Commit your way to the Lord,
Trust also in Him, and He will do it.
He will bring forth your righteousness as the light
And your judgment as the noonday.
Rest in the Lord and wait patiently for Him.

Those promises urge trusting, doing, dwelling, delighting, committing, resting, and waiting patiently. The passage also commands no fretting. A simple, slow reading of Genesis has led me well Copied words and notations from Psalms, Revelation, Deuteronomy, Proverbs, Romans, Numbers, Exodus, and Jeremiah have also made it into the black notebook with gold lettering. And I’m only in the middle of chapter 9 of the beginning of things.

To dwell is to worship. That is what this slow study of Genesis is bubbling up in me. I’m astounded at the enormity of what can be missed in Scripture if I’m not intent on dwelling. It is so much more than the halfhearted, absentminded perusal I give it when in a rush. It’s rich and beautiful and worth the giving of my time and slow attention.

This blog piece is not well written. It’s disordered and not what I want to write. But I have to get it out, as unwell as it is. Winsome writing takes practice, and I am out of practice at this writing gig in the current season of my life. What I once did daily for a wage is now scattered amongst other things, some of which are of lesser urgency than my putting pen to paper.

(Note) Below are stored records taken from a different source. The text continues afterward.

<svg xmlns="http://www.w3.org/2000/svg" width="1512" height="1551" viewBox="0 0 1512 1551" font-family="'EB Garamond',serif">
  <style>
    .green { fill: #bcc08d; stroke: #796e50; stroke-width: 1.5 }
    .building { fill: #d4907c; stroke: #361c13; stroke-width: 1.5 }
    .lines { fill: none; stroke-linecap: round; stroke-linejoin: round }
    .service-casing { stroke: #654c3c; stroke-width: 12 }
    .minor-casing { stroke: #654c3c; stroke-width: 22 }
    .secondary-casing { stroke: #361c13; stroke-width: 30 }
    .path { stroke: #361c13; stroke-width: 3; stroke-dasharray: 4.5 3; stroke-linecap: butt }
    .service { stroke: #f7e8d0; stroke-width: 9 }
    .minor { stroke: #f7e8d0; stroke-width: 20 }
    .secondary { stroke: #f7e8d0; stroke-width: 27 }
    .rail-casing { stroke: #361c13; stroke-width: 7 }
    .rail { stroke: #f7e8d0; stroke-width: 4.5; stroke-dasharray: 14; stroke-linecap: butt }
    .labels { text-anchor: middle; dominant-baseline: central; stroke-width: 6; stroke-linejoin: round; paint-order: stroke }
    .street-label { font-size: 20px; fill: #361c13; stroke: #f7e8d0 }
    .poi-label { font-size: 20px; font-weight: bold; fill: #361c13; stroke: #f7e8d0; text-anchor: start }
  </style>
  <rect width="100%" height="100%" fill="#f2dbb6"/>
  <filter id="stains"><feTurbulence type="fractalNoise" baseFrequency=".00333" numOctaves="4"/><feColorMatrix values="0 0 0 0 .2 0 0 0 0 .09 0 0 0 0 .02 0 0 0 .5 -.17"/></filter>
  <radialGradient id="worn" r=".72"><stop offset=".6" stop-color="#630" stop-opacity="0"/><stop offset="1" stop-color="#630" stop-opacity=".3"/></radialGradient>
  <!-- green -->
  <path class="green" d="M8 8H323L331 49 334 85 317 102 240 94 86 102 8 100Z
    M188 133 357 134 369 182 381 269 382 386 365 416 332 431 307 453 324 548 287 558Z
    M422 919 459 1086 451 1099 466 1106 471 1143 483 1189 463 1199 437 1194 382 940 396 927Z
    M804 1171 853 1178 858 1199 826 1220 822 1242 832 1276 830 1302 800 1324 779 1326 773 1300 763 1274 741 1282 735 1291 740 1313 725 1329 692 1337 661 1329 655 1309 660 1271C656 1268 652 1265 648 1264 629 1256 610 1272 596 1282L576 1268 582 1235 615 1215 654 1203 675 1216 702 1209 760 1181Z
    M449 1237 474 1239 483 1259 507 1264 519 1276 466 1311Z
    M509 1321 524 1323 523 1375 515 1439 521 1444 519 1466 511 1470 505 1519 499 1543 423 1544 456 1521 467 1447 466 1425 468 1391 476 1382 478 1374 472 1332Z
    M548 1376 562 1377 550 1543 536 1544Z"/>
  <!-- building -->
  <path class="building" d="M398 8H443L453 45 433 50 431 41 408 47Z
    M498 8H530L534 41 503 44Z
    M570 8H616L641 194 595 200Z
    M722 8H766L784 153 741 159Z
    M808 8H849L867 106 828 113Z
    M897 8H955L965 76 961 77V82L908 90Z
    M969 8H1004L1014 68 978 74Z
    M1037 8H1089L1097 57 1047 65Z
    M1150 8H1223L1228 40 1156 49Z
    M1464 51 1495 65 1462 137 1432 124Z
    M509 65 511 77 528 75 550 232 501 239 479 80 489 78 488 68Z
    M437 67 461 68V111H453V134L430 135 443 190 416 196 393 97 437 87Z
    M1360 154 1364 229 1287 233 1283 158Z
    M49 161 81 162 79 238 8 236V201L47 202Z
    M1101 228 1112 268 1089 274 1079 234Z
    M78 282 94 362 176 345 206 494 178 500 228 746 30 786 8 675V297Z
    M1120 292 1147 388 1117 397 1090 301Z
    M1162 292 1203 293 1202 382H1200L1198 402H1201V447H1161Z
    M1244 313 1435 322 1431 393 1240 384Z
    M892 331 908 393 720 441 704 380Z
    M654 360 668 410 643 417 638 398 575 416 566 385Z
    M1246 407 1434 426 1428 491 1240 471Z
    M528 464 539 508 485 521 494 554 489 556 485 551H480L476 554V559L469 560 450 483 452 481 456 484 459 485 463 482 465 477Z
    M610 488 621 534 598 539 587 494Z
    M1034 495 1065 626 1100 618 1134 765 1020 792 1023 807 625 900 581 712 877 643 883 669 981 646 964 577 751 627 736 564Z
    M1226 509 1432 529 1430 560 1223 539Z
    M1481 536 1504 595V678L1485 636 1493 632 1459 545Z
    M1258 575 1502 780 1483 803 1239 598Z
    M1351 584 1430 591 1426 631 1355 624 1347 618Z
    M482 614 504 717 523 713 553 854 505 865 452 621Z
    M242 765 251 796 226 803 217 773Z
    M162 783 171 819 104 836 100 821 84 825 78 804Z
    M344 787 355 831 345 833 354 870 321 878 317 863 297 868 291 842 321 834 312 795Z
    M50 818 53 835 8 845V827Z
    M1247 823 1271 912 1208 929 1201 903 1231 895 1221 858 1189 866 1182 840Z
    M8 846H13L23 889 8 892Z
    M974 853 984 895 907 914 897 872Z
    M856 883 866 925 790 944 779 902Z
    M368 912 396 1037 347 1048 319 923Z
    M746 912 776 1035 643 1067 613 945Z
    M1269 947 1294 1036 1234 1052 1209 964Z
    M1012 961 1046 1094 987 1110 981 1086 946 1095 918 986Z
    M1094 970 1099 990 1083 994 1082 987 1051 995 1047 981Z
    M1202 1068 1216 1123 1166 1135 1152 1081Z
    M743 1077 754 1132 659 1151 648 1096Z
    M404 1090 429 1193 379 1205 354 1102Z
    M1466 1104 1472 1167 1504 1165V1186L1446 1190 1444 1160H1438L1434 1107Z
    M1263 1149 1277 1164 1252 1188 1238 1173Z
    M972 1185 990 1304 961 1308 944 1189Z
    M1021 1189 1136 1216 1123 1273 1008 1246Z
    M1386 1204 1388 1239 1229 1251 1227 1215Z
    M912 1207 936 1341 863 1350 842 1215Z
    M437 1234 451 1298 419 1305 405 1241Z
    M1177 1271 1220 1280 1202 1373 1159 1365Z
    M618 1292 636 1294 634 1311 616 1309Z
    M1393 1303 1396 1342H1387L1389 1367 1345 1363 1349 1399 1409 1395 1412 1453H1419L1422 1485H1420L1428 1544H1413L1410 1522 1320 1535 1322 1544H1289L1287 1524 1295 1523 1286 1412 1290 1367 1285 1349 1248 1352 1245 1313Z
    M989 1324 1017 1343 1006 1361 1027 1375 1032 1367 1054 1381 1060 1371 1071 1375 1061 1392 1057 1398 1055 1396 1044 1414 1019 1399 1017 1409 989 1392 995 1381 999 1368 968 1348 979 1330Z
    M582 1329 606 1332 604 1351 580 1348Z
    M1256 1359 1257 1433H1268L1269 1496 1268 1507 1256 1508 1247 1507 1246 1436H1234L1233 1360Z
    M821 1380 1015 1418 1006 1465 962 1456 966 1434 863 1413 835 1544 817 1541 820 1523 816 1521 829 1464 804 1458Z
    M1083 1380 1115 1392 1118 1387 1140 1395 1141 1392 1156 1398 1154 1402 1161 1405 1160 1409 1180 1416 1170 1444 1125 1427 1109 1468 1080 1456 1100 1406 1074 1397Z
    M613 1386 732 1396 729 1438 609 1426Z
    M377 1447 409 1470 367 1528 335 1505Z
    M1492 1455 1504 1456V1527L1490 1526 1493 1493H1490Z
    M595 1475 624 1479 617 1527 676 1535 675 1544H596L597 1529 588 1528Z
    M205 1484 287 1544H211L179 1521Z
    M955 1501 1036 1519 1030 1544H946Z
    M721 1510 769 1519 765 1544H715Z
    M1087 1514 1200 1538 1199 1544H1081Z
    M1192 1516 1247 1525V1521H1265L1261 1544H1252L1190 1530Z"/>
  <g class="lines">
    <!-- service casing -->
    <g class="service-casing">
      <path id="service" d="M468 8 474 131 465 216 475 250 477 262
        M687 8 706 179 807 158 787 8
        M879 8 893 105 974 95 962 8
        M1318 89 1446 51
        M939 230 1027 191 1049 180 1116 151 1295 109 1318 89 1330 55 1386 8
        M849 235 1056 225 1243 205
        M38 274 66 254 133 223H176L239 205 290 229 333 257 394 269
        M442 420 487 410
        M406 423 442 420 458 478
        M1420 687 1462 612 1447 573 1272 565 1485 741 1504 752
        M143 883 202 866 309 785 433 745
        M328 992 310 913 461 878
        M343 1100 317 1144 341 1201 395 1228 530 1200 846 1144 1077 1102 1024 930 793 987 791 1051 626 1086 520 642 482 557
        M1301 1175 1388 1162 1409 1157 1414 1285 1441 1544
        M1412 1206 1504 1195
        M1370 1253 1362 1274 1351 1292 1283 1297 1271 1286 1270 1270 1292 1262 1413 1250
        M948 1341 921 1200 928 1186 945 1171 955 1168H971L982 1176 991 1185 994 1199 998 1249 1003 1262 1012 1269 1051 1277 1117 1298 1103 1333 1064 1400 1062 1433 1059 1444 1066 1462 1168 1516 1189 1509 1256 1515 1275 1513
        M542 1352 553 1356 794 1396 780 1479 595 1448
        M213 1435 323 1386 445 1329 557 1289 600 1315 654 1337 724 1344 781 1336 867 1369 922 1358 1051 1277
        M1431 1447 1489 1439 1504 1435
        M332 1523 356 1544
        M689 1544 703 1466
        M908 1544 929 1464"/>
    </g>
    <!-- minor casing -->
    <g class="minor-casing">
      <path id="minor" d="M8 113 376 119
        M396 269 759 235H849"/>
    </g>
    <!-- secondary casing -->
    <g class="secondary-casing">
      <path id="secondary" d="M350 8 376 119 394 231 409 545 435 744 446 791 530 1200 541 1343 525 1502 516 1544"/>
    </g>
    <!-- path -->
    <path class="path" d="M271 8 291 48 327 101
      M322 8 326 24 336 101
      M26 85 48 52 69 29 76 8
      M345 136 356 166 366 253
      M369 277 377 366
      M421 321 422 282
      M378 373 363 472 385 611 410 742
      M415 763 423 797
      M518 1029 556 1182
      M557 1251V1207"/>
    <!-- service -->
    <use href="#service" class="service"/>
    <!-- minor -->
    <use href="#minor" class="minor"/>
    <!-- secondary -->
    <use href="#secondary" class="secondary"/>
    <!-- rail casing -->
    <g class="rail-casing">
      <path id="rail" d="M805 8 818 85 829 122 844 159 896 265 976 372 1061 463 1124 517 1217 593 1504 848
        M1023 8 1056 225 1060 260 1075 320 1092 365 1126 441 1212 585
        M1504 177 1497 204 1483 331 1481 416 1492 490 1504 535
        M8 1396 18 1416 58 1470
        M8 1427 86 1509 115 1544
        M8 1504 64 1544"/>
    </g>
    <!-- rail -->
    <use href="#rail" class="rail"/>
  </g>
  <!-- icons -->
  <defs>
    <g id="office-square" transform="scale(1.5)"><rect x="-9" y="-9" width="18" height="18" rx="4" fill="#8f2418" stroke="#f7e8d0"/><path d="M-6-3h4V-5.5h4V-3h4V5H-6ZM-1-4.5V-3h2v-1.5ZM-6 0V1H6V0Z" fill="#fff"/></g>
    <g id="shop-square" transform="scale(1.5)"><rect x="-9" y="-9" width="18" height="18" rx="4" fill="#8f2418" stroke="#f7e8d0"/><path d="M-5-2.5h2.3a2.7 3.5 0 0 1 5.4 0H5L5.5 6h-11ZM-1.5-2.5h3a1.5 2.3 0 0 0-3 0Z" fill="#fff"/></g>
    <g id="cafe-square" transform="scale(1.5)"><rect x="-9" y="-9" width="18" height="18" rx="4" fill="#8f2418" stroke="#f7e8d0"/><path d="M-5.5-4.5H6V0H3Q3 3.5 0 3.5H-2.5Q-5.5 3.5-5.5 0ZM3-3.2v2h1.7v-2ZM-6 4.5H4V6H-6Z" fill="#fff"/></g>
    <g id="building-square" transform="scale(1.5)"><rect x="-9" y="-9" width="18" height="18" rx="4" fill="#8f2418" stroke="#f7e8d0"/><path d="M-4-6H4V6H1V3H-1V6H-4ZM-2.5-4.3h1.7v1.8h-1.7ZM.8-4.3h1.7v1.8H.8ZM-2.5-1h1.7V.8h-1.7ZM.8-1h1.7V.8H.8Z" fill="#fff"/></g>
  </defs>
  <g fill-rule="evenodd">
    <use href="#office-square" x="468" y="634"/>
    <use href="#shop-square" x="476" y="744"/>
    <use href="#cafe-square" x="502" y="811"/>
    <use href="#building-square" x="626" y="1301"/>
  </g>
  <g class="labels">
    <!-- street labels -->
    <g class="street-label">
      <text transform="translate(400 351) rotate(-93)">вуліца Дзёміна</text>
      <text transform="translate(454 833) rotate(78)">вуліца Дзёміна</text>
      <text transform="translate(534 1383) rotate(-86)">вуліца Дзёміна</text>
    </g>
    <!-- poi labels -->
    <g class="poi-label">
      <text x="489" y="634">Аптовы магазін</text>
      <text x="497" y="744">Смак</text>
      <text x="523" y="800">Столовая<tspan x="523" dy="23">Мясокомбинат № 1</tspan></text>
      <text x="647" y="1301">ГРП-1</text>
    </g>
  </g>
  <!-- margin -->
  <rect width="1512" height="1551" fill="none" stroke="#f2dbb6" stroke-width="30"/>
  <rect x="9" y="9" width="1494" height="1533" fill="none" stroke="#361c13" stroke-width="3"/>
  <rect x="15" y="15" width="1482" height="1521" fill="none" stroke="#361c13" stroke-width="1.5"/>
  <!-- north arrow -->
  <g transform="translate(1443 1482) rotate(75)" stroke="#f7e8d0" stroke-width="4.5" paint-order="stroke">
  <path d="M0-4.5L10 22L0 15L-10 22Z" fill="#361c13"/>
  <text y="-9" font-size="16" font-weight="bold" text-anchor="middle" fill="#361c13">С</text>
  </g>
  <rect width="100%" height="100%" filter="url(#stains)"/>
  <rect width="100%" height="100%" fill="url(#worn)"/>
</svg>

I can’t wait to get in more practice, to get better. I want this to be a habit again, not something I must continually renew. As God would divinely have it, I have a greater opportunity to go deep with words as my son Graham and I soon embark on a more practical practice of writing in our homeschool. I’m grateful for this season and what it is bringing.

Yes, I need practice. I need practice to rightly order my life, my activities, plans, loves, desires, affections, duties.

First things first.

It’s all going to take practice, and practice makes permanent.